- [Your assignment] Write out every record below exactly as it stands, leaving the pictures out.

Stored data:
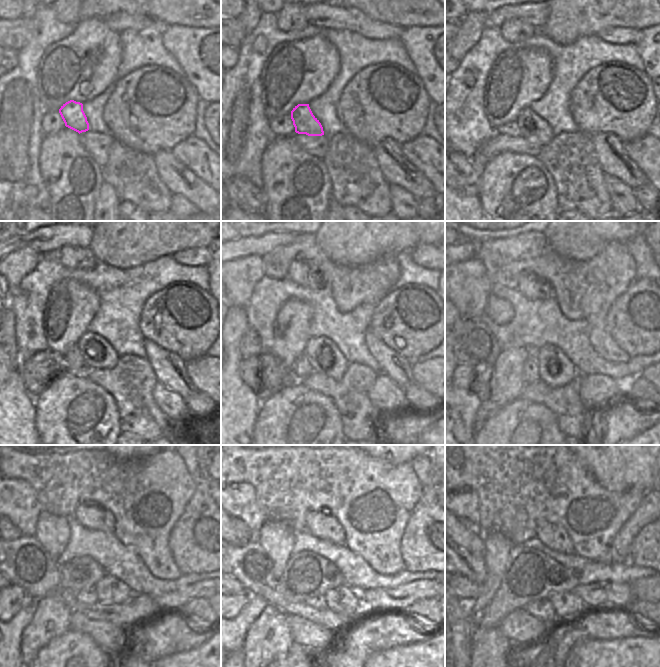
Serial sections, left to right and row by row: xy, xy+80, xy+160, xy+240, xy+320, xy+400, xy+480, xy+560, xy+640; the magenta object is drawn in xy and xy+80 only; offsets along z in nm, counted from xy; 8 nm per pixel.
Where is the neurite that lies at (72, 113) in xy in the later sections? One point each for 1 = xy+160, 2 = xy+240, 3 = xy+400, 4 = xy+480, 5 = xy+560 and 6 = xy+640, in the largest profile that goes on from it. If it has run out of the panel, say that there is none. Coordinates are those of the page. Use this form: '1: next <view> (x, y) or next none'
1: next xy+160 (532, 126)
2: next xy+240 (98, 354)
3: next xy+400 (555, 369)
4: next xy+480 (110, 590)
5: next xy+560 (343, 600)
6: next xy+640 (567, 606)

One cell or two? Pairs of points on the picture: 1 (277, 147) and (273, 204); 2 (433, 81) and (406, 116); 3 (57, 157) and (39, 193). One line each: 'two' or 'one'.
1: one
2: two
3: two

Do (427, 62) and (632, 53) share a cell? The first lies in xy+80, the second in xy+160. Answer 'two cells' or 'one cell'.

- [Worked solution]
Serial sections, left to right and row by row: xy, xy+80, xy+160, xy+240, xy+320, xy+400, xy+480, xy+560, xy+640; the magenta object is drawn in xy and xy+80 only; offsets along z in nm, counted from xy; 8 nm per pixel.
Where is the neurite that lies at (72, 113) in xy in the later sections? One point each for 1 = xy+160, 2 = xy+240, 3 = xy+400, 4 = xy+480, 5 = xy+560 and 6 = xy+640, in the largest profile that goes on from it. If it has run out of the panel, say that there is none. Coordinates are those of the page. Use this form: '1: next <view> (x, y) or next none'
1: next xy+160 (532, 126)
2: next xy+240 (98, 354)
3: next xy+400 (555, 369)
4: next xy+480 (110, 590)
5: next xy+560 (343, 600)
6: next xy+640 (567, 606)

One cell or two? Pairs of points on the picture: 1 (277, 147) and (273, 204); 2 (433, 81) and (406, 116); 3 (57, 157) and (39, 193). One line each: 'two' or 'one'.
1: one
2: two
3: two

Do (427, 62) and (632, 53) share a cell? The first lies in xy+80, the second in xy+160. Answer 'two cells' or 'one cell'.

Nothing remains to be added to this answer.